* _Items drawn from a data source_:
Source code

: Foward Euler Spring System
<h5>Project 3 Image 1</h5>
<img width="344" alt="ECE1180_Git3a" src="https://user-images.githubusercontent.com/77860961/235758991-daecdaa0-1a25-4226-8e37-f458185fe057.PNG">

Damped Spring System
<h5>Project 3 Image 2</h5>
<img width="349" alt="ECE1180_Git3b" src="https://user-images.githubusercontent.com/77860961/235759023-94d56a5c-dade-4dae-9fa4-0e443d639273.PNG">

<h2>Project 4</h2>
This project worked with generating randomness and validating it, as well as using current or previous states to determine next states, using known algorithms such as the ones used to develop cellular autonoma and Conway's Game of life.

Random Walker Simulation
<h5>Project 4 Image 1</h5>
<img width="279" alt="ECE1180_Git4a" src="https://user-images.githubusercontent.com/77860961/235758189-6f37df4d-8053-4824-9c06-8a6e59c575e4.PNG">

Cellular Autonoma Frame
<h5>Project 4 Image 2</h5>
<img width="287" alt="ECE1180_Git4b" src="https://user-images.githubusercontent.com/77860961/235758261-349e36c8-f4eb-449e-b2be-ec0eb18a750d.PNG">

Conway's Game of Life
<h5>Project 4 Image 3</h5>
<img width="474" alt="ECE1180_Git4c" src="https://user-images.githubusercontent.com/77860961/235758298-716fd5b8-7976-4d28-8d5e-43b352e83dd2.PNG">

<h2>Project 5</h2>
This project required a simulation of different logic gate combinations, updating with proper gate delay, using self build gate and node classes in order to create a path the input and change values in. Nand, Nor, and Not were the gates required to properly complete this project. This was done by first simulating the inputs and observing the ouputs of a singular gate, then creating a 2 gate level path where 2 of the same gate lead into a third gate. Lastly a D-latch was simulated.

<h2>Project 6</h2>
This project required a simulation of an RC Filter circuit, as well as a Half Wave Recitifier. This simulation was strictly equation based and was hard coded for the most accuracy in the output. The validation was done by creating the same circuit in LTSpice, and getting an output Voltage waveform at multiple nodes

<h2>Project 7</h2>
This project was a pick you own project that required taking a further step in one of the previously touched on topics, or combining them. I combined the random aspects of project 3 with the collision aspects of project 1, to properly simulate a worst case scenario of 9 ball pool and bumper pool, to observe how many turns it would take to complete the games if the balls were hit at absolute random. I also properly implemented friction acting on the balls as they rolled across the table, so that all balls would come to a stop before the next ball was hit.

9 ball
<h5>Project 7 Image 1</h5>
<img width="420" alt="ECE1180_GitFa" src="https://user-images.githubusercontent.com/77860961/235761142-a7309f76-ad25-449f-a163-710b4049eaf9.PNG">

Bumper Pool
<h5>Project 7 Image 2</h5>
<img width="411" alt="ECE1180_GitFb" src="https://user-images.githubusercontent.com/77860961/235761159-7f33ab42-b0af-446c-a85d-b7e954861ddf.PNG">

* _Problem description_:
Extract the text of every item above and reproduce each of its lines with no changes.

* _Solved exercise_:
Source code

: Foward Euler Spring System
<h5>Project 3 Image 1</h5>
<img width="344" alt="ECE1180_Git3a" src="https://user-images.githubusercontent.com/77860961/235758991-daecdaa0-1a25-4226-8e37-f458185fe057.PNG">

Damped Spring System
<h5>Project 3 Image 2</h5>
<img width="349" alt="ECE1180_Git3b" src="https://user-images.githubusercontent.com/77860961/235759023-94d56a5c-dade-4dae-9fa4-0e443d639273.PNG">

<h2>Project 4</h2>
This project worked with generating randomness and validating it, as well as using current or previous states to determine next states, using known algorithms such as the ones used to develop cellular autonoma and Conway's Game of life.

Random Walker Simulation
<h5>Project 4 Image 1</h5>
<img width="279" alt="ECE1180_Git4a" src="https://user-images.githubusercontent.com/77860961/235758189-6f37df4d-8053-4824-9c06-8a6e59c575e4.PNG">

Cellular Autonoma Frame
<h5>Project 4 Image 2</h5>
<img width="287" alt="ECE1180_Git4b" src="https://user-images.githubusercontent.com/77860961/235758261-349e36c8-f4eb-449e-b2be-ec0eb18a750d.PNG">

Conway's Game of Life
<h5>Project 4 Image 3</h5>
<img width="474" alt="ECE1180_Git4c" src="https://user-images.githubusercontent.com/77860961/235758298-716fd5b8-7976-4d28-8d5e-43b352e83dd2.PNG">

<h2>Project 5</h2>
This project required a simulation of different logic gate combinations, updating with proper gate delay, using self build gate and node classes in order to create a path the input and change values in. Nand, Nor, and Not were the gates required to properly complete this project. This was done by first simulating the inputs and observing the ouputs of a singular gate, then creating a 2 gate level path where 2 of the same gate lead into a third gate. Lastly a D-latch was simulated.

<h2>Project 6</h2>
This project required a simulation of an RC Filter circuit, as well as a Half Wave Recitifier. This simulation was strictly equation based and was hard coded for the most accuracy in the output. The validation was done by creating the same circuit in LTSpice, and getting an output Voltage waveform at multiple nodes

<h2>Project 7</h2>
This project was a pick you own project that required taking a further step in one of the previously touched on topics, or combining them. I combined the random aspects of project 3 with the collision aspects of project 1, to properly simulate a worst case scenario of 9 ball pool and bumper pool, to observe how many turns it would take to complete the games if the balls were hit at absolute random. I also properly implemented friction acting on the balls as they rolled across the table, so that all balls would come to a stop before the next ball was hit.

9 ball
<h5>Project 7 Image 1</h5>
<img width="420" alt="ECE1180_GitFa" src="https://user-images.githubusercontent.com/77860961/235761142-a7309f76-ad25-449f-a163-710b4049eaf9.PNG">

Bumper Pool
<h5>Project 7 Image 2</h5>
<img width="411" alt="ECE1180_GitFb" src="https://user-images.githubusercontent.com/77860961/235761159-7f33ab42-b0af-446c-a85d-b7e954861ddf.PNG">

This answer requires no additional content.